INSTRUCTIONS FOR THE TASK: Copy out every line of the records where the string "name" occurs.

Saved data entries
************

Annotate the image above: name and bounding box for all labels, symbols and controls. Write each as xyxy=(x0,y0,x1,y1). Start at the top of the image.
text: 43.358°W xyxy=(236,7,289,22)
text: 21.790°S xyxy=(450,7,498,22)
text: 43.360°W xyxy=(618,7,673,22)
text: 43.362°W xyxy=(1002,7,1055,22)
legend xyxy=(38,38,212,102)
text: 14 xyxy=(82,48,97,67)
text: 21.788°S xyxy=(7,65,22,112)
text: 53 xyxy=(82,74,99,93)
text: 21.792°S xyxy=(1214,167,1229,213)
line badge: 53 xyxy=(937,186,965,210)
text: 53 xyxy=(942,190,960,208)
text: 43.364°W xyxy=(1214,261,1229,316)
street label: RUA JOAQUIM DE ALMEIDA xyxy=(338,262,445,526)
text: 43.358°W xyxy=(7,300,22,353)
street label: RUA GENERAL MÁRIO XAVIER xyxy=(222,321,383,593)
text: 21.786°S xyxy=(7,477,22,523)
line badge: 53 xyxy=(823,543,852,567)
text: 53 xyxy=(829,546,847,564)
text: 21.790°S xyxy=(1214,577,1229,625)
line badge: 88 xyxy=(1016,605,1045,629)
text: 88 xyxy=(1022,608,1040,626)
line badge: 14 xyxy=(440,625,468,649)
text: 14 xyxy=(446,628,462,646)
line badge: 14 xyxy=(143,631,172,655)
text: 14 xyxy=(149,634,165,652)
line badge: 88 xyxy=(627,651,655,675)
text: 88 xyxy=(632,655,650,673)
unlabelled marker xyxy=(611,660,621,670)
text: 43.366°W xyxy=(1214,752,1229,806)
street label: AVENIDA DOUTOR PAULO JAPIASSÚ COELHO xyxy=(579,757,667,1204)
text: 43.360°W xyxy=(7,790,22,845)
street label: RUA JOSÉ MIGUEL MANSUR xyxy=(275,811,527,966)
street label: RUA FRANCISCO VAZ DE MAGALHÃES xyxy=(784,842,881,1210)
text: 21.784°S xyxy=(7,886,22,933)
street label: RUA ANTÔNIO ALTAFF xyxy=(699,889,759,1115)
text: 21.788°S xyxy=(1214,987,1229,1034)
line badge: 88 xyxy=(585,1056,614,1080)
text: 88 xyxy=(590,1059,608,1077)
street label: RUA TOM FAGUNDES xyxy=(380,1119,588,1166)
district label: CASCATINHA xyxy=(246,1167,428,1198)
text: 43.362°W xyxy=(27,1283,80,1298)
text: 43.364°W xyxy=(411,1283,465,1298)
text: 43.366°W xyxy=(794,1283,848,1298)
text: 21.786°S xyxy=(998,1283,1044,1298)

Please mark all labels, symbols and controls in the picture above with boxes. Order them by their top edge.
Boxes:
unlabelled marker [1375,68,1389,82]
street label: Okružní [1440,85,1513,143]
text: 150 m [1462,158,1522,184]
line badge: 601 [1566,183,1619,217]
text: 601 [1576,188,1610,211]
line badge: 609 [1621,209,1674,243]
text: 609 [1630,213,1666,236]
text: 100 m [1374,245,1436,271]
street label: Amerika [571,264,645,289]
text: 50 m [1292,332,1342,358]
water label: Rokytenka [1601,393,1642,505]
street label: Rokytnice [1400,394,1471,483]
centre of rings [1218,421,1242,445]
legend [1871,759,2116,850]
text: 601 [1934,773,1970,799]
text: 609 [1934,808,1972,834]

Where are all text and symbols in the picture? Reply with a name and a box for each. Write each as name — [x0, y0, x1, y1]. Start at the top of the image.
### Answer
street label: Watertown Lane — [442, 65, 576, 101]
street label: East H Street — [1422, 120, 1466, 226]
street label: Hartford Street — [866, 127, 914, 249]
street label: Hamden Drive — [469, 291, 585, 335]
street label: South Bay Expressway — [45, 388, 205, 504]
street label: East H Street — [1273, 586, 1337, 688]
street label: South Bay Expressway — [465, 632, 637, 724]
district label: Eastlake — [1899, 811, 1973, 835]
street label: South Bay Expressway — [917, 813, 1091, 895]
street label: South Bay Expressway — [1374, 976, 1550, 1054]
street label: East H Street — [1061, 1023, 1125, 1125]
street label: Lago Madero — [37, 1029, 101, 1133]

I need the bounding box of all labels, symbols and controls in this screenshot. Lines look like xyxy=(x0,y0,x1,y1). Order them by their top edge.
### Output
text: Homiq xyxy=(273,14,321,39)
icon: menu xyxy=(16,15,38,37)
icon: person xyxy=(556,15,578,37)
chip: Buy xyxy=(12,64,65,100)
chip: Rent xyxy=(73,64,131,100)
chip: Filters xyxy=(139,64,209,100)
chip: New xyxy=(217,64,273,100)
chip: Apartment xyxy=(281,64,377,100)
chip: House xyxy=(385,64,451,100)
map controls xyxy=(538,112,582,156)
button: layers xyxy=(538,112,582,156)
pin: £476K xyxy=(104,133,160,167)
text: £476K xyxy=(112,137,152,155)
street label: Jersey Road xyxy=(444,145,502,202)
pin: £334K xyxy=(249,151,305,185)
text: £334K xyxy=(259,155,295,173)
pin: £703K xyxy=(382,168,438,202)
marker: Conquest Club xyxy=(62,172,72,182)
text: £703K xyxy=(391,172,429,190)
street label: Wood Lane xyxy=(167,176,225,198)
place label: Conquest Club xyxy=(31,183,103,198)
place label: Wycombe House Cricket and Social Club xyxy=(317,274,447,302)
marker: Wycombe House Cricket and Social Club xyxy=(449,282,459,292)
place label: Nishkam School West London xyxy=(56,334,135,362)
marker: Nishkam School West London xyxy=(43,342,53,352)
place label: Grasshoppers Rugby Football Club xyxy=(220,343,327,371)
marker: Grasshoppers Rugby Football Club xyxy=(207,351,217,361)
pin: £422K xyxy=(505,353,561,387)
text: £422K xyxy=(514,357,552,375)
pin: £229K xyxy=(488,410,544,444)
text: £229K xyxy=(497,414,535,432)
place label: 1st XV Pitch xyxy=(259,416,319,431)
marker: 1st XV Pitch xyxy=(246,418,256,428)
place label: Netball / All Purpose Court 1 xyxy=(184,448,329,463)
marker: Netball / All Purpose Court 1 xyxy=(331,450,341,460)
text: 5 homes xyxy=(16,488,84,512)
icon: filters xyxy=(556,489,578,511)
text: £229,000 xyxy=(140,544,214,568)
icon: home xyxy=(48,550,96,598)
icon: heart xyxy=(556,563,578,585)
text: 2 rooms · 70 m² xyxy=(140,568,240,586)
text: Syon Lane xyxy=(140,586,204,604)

************

REPLY:
Annotate the image above: name and bounding box for all labels, symbols and controls. Write each as xyxy=(x0,y0,x1,y1). Start at the top of the image.
Where are all text and symbols in the picture? Reply with a name and a box for each. Write each as name — [x0, y0, x1, y1]. Start at the top of the image.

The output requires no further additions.